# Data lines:

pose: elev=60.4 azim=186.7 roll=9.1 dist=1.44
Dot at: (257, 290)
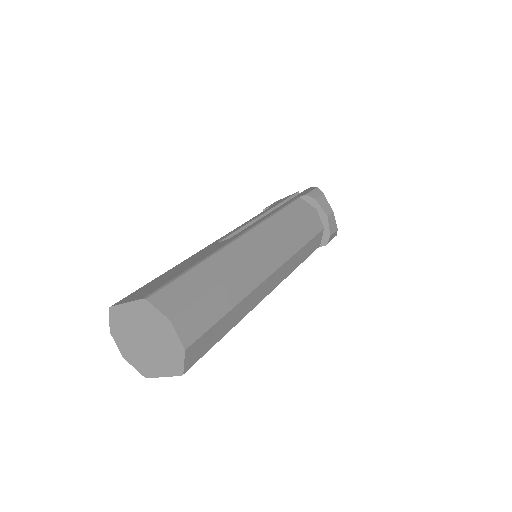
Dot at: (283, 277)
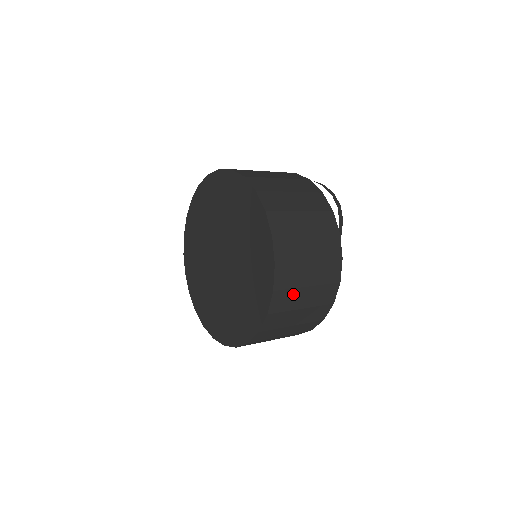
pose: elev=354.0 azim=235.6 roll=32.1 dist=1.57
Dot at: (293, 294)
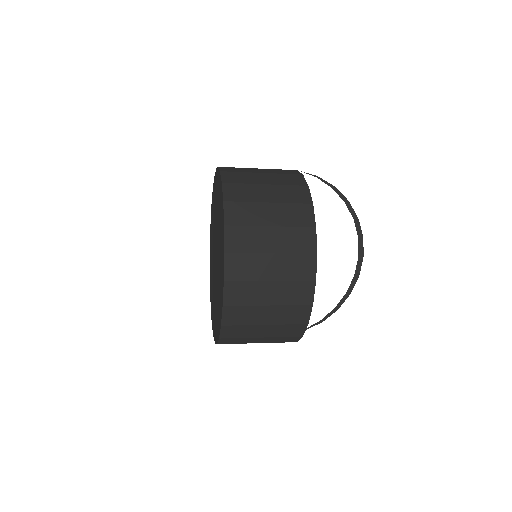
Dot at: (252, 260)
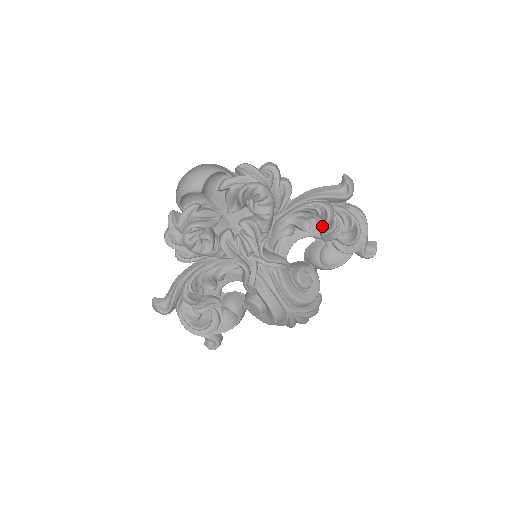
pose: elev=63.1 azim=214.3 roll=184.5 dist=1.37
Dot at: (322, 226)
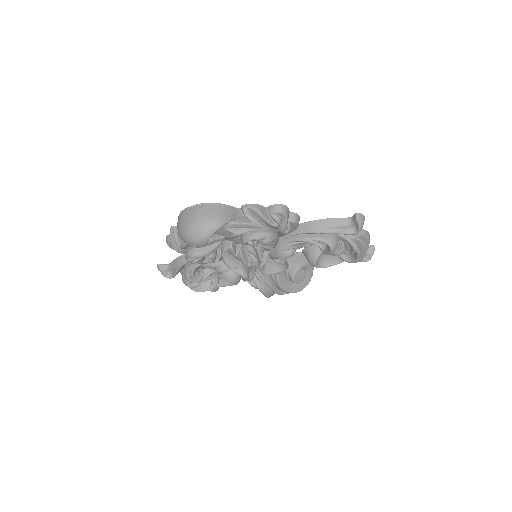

# DIRECTIONS FOR THIS TASK:
Copy out every row above character for character, omitting the pictures.

# ANSWER TO THIS EXERCISE:
pose: elev=60.4 azim=186.7 roll=9.1 dist=1.44
Dot at: (257, 290)
Dot at: (283, 277)
pose: elev=354.0 azim=235.6 roll=32.1 dist=1.57
Dot at: (293, 294)
Dot at: (252, 260)
pose: elev=63.1 azim=214.3 roll=184.5 dist=1.37
Dot at: (322, 226)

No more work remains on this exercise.